What is MATLAB good for? Why is it so used by universities? When is it better than Python?

Andrea Ambu picture Andrea Ambu · Oct 7, 2008 · Viewed 184.3k times · Source

I've been recently asked to learn some MATLAB basics for a class.

What does make it so cool for researchers and people that works in university? I saw it's cool to work with matrices and plotting things... (things that can be done easily in Python using some libraries).

Writing a function or parsing a file is just painful. I'm still at the start, what am I missing?

In the "real" world, what should I think to use it for? When should it can do better than Python? For better I mean: easy way to write something performing.


UPDATE 1: One of the things I'd like to know the most is "Am I missing something?" :D

UPDATE 2: Thank you for your answers. My question is not about buy or not to buy MATLAB. The university has the possibility to give me a copy of an old version of MATLAB (MATLAB 5 I guess) for free, without breaking the license. I'm interested in its capabilities and if it deserves a deeper study (I won't need anything more than basic MATLAB in oder to pass the exam :P ) it will really be better than Python for a specific kind of task in the real world.

Answer

simon picture simon · Oct 7, 2008

Adam is only partially right. Many, if not most, mathematicians will never touch it. If there is a computer tool used at all, it's going to be something like Mathematica or Maple. Engineering departments, on the other hand, often rely on it and there are definitely useful things for some applied mathematicians. It's also used heavily in industry in some areas.

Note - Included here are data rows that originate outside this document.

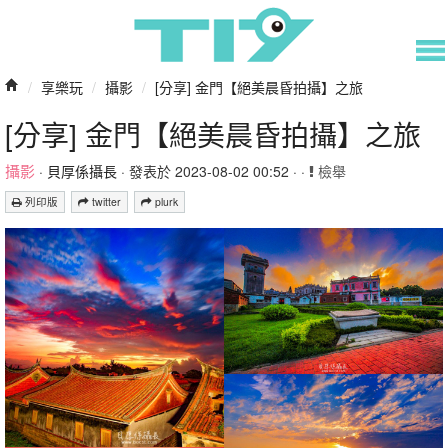
/
享樂玩
/
攝影
/
[分享] 金門【絕美晨昏拍攝】之旅
[分享] 金門【絕美晨昏拍攝】之旅
攝影
·
貝厚係攝長
· 發表於 2023-08-02 00:52 · ·
檢舉
列印版
twitter
plurk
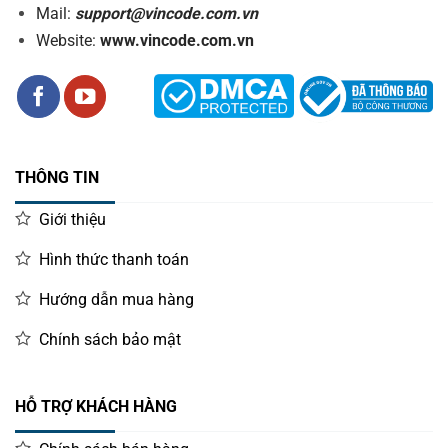
Mail:
support@vincode.com.vn
Website:
www.vincode.com.vn
THÔNG TIN
Giới thiệu
Hình thức thanh toán
Hướng dẫn mua hàng
Chính sách bảo mật
HỖ TRỢ KHÁCH HÀNG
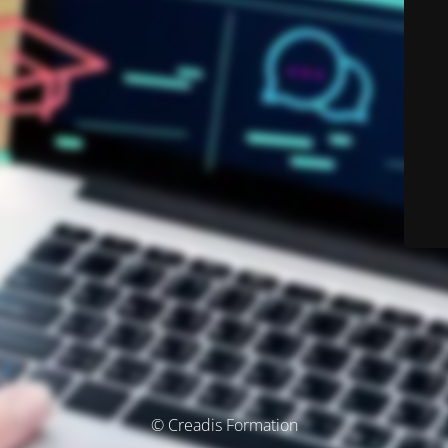
© Creadis Formation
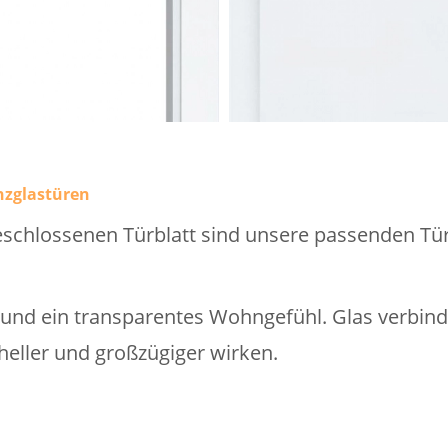
nzglastüren
schlossenen Türblatt sind unsere passenden Tür
t und ein transparentes Wohngefühl. Glas verbin
eller und großzügiger wirken.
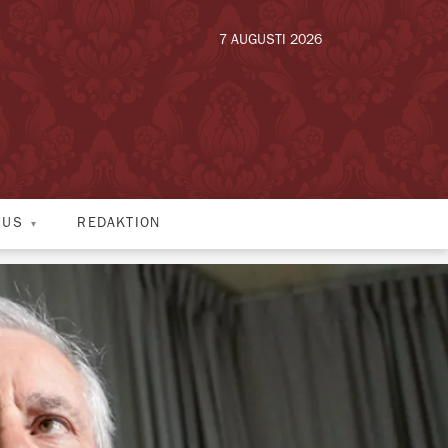
7 AUGUSTI 2026
HUS
REDAKTION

Something you have to realize about MATLAB is that it started off as a wrapper on Fortran libraries for linear algebra. For a long time, it had an attitude that "all the world is an array of doubles (floats)". As a language, it has grown very organically, and there are some flaws that are very much baked in, if you look at it just as a programming language.

However, if you look at it as an environment for doing certain types of research in, it has some real strengths. It's about as good as it gets for doing floating point linear algebra. The notation is simple and powerful, the implementation fast and trusted. It is very good at generating plots and other interactive tasks. There are a large number of `toolboxes' with good code for particular tasks, that are affordable. There is a large community of users that share numerical codes (Python + NumPy has nothing in the same league, at least yet)

Python, warts and all, is a much better programming language (as are many others). However, it's a decade or so behind in terms of the tools.

The key point is that the majority of people who use MATLAB are not programmers really, and don't want to be.

It's a lousy choice for a general programming language; it's quirky, slow for many tasks (you need to vectorize things to get efficient codes), and not easy to integrate with the outside world. On the other hand, for the things it is good at, it is very very good. Very few things compare. There's a company with reasonable support and who knows how many man-years put into it. This can matter in industry.

Strictly looking at your Python vs. MATLAB comparison, they are mostly different tools for different jobs. In the areas where they do overlap a bit, it's hard to say what the better route to go is (depends a lot on what you're trying to do). But mostly Python isn't all that good at MATLAB's core strengths, and vice versa.